I certainly found them engaging and enjoyable, Oliver told her. He took a sip from his iced coffee (which was all he drank besides a little wine in the evenings). But can I say that those were the things I really wanted to do? I started on the violin and swimming so early that that was never a question, and because I was good at both, there was no thought that they weren’t the right activities. The other things I chose because there again I was very good at them and wouldn’t waste my time or anyone else’s, plus they fit in with my vita for medical studies.

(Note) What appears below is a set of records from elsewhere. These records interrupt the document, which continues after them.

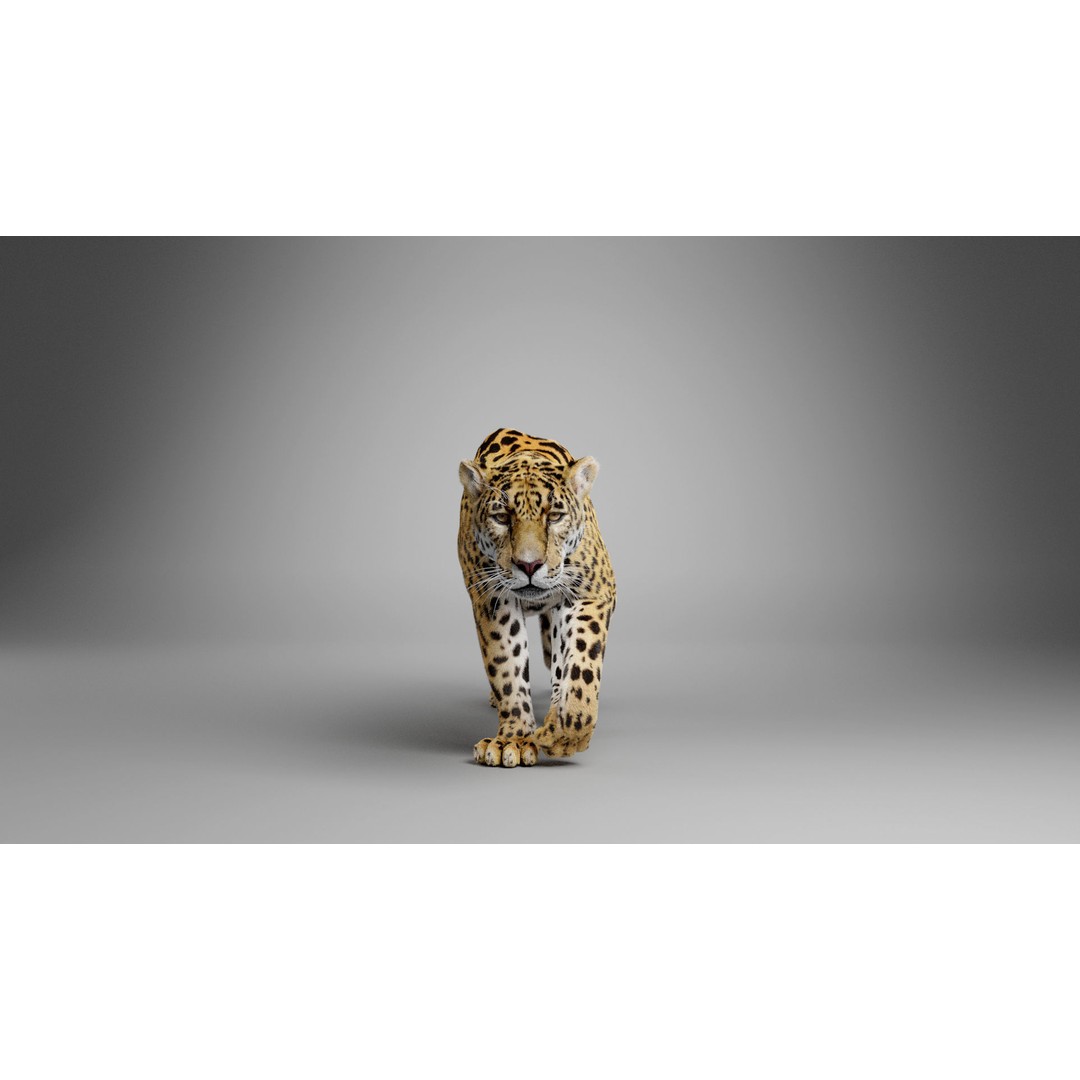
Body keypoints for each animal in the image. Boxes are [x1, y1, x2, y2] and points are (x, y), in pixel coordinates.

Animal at [458, 428, 616, 767]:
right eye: (502, 517)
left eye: (555, 516)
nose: (529, 565)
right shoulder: (492, 598)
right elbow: (507, 663)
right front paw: (514, 739)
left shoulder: (592, 591)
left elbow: (581, 663)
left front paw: (567, 730)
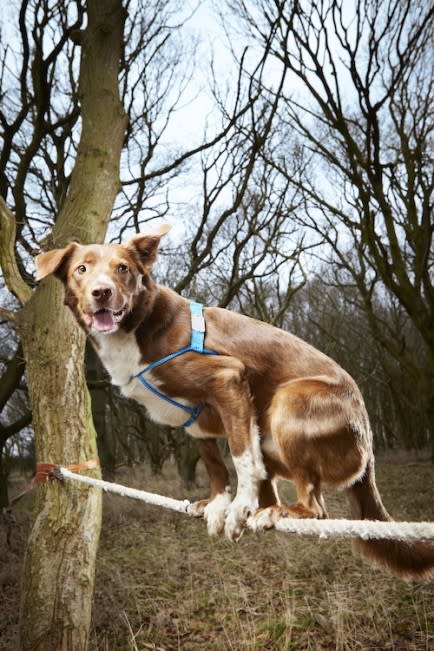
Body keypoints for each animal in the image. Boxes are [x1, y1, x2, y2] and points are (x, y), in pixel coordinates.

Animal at [36, 225, 434, 580]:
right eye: (81, 269)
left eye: (123, 268)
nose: (101, 292)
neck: (137, 328)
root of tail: (368, 455)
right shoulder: (195, 419)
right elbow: (215, 465)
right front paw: (216, 503)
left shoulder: (228, 379)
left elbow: (242, 459)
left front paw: (237, 504)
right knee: (271, 485)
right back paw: (264, 510)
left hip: (289, 403)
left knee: (314, 505)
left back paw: (281, 511)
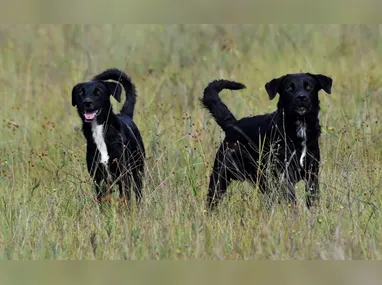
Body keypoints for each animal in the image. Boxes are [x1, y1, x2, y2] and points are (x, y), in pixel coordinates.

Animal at [71, 67, 145, 203]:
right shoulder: (98, 179)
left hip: (137, 170)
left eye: (98, 92)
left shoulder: (123, 174)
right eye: (80, 93)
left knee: (138, 194)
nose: (87, 102)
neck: (99, 132)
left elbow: (125, 199)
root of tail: (125, 115)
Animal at [201, 72, 332, 210]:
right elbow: (292, 201)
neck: (299, 129)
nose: (301, 97)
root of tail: (233, 125)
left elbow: (312, 200)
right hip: (220, 178)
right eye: (289, 88)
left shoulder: (311, 174)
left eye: (309, 87)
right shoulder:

So does something you’re excellent at and that people admire you for and that does some good for all make for an “interest”?

Fan said she didn’t see why not.

It certainly can, he replied. But all that doesn’t confirm that it really is. Maybe it should mean you can’t love it, because what if loving something means you should mostly feel frustrated and thwarted, and then a little ruined, too, by the pursuit. But that you still come back for more. You’re good at free diving, right? That must be why they put you in the tanks. But did you always like it, even before it was clear that that’s what you should do? Was it something you loved? Or were there other things that you were doing that you might have enjoyed even more?

There weren’t other pursuits for our Fan, of course, as it was only ever one boy or girl in any generation of a household who was allotted such opportunities, and only if they showed highest promise, a custom that Oliver had clearly forgotten or had never noticed. But Fan didn’t tell him this, nor that when the first few times she dove as a little girl she nearly drowned. Nor did she tell him how much indeed she had loved it anyway, just as he was positing, even before she was able to describe the feeling to anyone in the household, and through force of will and mastery of her fears had made herself into a fine diver. Or that she sometimes trembled at the prospect of having been cut from the tank-diving track, despite all her efforts.